[[ Excerpt provided, beginning ]]

Think AI assistants that actually help—without needing to pull out your phone, type, or awkwardly voice-command something. Something like Alexa or Google Home, but meaningfully better. This is probably more CES-adjacent, but still—it’s the direction I care about.

⸻

The phases of crypto adoption

Crypto today is still most commonly associated with speculation and gambling: sports betting, prediction markets, trading on Coinbase or Robinhood (where crypto is framed as just another “asset class”).

When family and friends talk to me about crypto, this is usually what they know. I recently had a family friend tell me she never got into crypto because she heard it was only for speculation. She’s not wrong—but what she is wrong about is assuming crypto will stay that way forever.

She’s not on the inside of crypto innovation. She’s not seeing what’s being built. It really does feel like an alternate reality—almost like the Upside Down in Stranger Things. A parallel world that exists, but isn’t visible unless you’re already in it.

So why was crypto’s first mass-adopted use case speculation?

When Bitcoin launched in 2009, its intended purpose was: • peer-to-peer electronic cash • censorship-resistant payments • non-sovereign money

But the first thing people could actually do with it at scale was trade it.

Why? 1. Payments need merchants. Speculation only needs buyers. Two people agreeing on price is easier than rebuilding Visa. 2. Volatility created attention. Price movement brought miners, exchanges, liquidity, and infrastructure. 3. Financial primitives bootstrap faster than social ones. Markets form before norms, regulation, or UX.

[[ Excerpt provided, end ]]

Write the next part of the essay on the phases of crypto adoption, picking up right after its final sentence.

[[ Data for analysis, beginning ]]

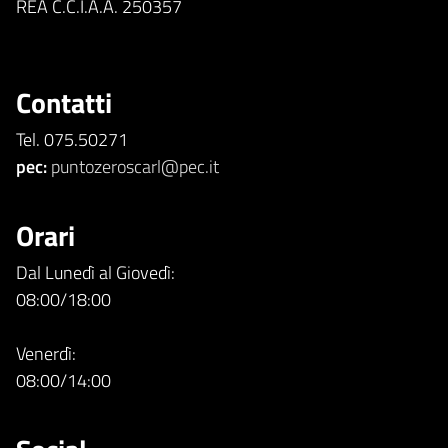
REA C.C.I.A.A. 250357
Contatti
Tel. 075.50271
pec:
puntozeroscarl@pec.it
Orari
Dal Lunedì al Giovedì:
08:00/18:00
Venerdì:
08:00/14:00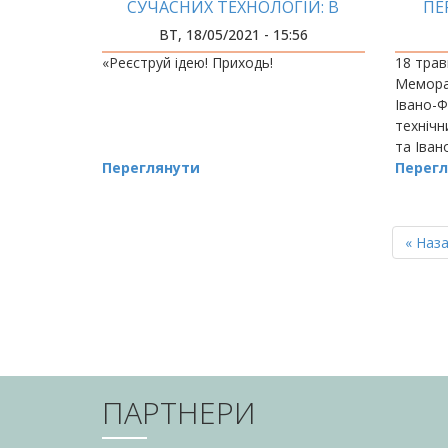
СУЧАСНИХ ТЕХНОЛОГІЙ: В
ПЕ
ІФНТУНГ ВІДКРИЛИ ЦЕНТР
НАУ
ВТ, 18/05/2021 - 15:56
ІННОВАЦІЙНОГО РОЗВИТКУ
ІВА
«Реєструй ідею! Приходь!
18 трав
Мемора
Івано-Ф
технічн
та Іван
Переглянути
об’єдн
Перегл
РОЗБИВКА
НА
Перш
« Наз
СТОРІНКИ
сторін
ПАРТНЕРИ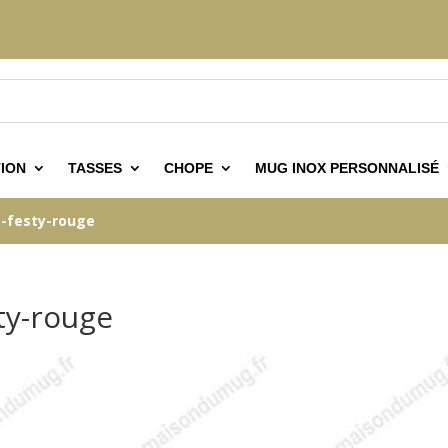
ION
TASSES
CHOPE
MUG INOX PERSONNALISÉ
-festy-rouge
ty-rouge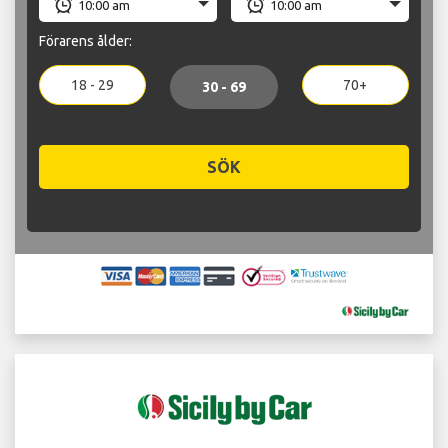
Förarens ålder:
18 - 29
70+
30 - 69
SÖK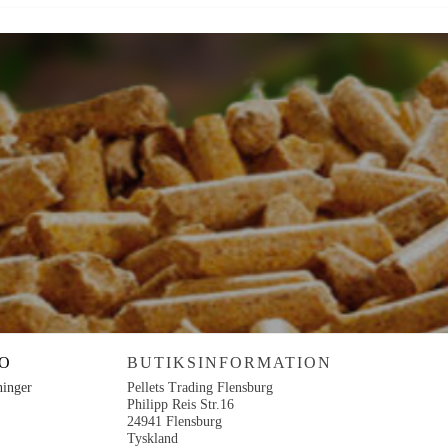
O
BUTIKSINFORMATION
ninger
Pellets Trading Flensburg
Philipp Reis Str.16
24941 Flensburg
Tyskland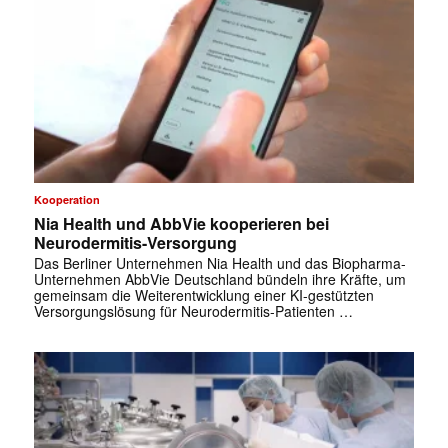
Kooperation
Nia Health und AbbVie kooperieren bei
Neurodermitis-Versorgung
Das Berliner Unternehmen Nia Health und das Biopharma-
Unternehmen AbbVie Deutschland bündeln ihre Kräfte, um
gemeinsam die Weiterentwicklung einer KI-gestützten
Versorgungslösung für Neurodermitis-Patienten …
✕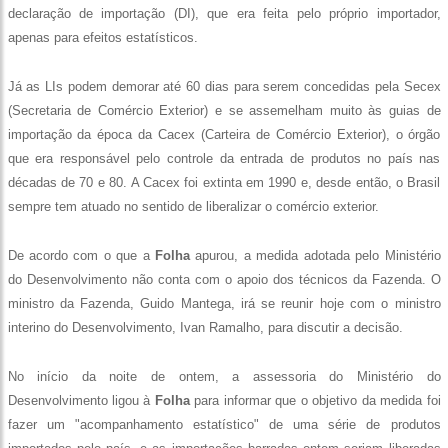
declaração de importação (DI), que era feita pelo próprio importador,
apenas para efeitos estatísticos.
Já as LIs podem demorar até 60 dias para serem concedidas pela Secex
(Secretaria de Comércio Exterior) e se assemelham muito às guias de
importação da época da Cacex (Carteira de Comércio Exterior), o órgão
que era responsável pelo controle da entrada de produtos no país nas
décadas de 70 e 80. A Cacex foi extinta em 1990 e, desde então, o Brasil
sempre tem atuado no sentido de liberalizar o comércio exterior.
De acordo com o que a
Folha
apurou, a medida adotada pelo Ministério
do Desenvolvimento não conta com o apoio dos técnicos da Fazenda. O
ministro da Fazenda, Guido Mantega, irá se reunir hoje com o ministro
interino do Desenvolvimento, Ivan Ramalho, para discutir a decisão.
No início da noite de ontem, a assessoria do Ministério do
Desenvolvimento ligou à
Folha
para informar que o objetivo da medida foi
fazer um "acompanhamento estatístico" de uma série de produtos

[[ Data for analysis, end ]]
[[ Data for analysis, beginning ]]

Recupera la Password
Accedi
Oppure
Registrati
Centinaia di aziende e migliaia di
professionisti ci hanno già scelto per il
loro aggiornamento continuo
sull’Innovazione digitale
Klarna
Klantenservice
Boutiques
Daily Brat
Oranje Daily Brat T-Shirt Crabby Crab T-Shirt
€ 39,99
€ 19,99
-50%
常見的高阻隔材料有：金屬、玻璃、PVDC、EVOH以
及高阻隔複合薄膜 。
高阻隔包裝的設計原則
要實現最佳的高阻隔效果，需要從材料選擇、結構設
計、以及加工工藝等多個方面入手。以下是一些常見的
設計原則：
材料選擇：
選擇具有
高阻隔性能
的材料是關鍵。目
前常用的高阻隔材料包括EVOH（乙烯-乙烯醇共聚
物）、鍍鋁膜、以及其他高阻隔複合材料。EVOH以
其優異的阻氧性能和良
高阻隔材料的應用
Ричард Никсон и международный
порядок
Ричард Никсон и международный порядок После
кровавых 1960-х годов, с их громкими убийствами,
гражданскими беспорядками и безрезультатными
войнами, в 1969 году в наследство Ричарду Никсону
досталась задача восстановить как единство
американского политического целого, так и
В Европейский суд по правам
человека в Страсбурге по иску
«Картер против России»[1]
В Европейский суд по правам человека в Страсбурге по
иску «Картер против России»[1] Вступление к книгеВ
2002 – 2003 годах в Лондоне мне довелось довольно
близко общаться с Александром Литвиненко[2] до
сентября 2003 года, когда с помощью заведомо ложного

[[ Data for analysis, end ]]

- Output for this task:
The pattern became: mine → hold → trade → speculate. And that pattern repeated—hard—every cycle.

With Ethereum, the narrative shifted to smart contracts, programmable money, and world computers. But again, the killer apps were ICO speculation, DeFi yield farming, and NFTs as speculative assets.

Even when real utility existed, price discovery dominated behavior.

This isn’t because builders are immoral. It’s because markets are the fastest coordination mechanism humans have.

Speculation is how new systems: • discover value • attract capital • fund infrastructure • test demand under stress

And this is not unique to crypto.

Many foundational industries followed the same path. Railroads experienced massive speculative bubbles long before demand stabilized—yet they became the backbone of commerce and logistics. Oil saw wildcat speculation and boomtowns before becoming foundational to modern civilization. Telecom massively overbuilt fiber during the dot-com era, and most companies failed—but the internet rode on that surplus capacity.

We wouldn’t have Google, Amazon, or Facebook without the experimentation and capital flows of the dot-com era. Speculation paid for the rails.

Real estate cycles tell the same story. The list goes on.

⸻

So, my predictions.

  1. A shift from speculation to legitimate payment infrastructure This is the “boring” part—but it’s where crypto is quietly winning. • Stablecoin regulation will be key • PayPal and Stripe integrating stablecoins like USDC • Ecommerce platforms like Shopify and Visa using crypto for faster, cheaper, global, programmable payments

  2. Crypto as payment rails for agent-to-agent commerce AI agents will transact with other agents on behalf of humans. This will disrupt logistics, supply chains, and manufacturing. Imagine a manager stating a goal—X pounds of product delivered to Y warehouse at Z time—and an agent handling sourcing, pricing, and coordination automatically. No humans in the loop.

  3. Crypto for private AI Using trusted execution environments (TEEs) and similar tech, we’ll see private AI contexts where user data is stored locally and not harvested for model training. This matters because people don’t trust Google or Meta with sensitive prompts. This could reshape healthcare, therapy, and law—industries that rely on private, confidential interactions. A caveat here: Sam Altman has publicly warned about the dangers of using AI for therapy. That concern is real and shouldn’t be ignored.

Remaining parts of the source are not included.